- [Task details]:
Where a line contains the word "voltage", copy that line from the records below.

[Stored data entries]

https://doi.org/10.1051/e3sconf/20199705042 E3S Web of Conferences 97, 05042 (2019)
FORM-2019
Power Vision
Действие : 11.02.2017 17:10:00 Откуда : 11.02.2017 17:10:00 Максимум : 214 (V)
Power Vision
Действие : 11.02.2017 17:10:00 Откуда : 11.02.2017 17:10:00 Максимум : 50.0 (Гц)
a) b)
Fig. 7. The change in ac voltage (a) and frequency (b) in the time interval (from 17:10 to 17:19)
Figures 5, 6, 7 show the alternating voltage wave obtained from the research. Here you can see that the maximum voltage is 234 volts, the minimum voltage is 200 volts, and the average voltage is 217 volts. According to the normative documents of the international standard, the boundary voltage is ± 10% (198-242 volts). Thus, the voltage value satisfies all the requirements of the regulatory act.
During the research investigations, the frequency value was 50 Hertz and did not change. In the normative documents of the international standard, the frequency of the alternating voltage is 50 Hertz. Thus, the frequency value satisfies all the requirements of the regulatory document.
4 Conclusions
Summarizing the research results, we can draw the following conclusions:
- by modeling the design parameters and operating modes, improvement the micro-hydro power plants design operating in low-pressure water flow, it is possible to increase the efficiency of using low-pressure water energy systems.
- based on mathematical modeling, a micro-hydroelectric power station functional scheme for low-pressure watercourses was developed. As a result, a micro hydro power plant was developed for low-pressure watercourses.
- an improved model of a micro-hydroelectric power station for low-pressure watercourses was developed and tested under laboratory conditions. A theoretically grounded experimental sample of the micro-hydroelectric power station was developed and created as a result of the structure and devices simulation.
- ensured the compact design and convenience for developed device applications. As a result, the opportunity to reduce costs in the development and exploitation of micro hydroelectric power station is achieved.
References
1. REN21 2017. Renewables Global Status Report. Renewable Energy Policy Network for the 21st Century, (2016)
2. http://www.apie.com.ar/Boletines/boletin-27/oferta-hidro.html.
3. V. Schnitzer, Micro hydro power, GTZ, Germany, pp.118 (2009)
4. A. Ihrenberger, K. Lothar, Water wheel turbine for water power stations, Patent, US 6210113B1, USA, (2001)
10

- [Answer space]:
Fig. 7. The change in ac voltage (a) and frequency (b) in the time interval (from 17:10 to 17:19)
Figures 5, 6, 7 show the alternating voltage wave obtained from the research. Here you can see that the maximum voltage is 234 volts, the minimum voltage is 200 volts, and the average voltage is 217 volts. According to the normative documents of the international standard, the boundary voltage is ± 10% (198-242 volts). Thus, the voltage value satisfies all the requirements of the regulatory act.
During the research investigations, the frequency value was 50 Hertz and did not change. In the normative documents of the international standard, the frequency of the alternating voltage is 50 Hertz. Thus, the frequency value satisfies all the requirements of the regulatory document.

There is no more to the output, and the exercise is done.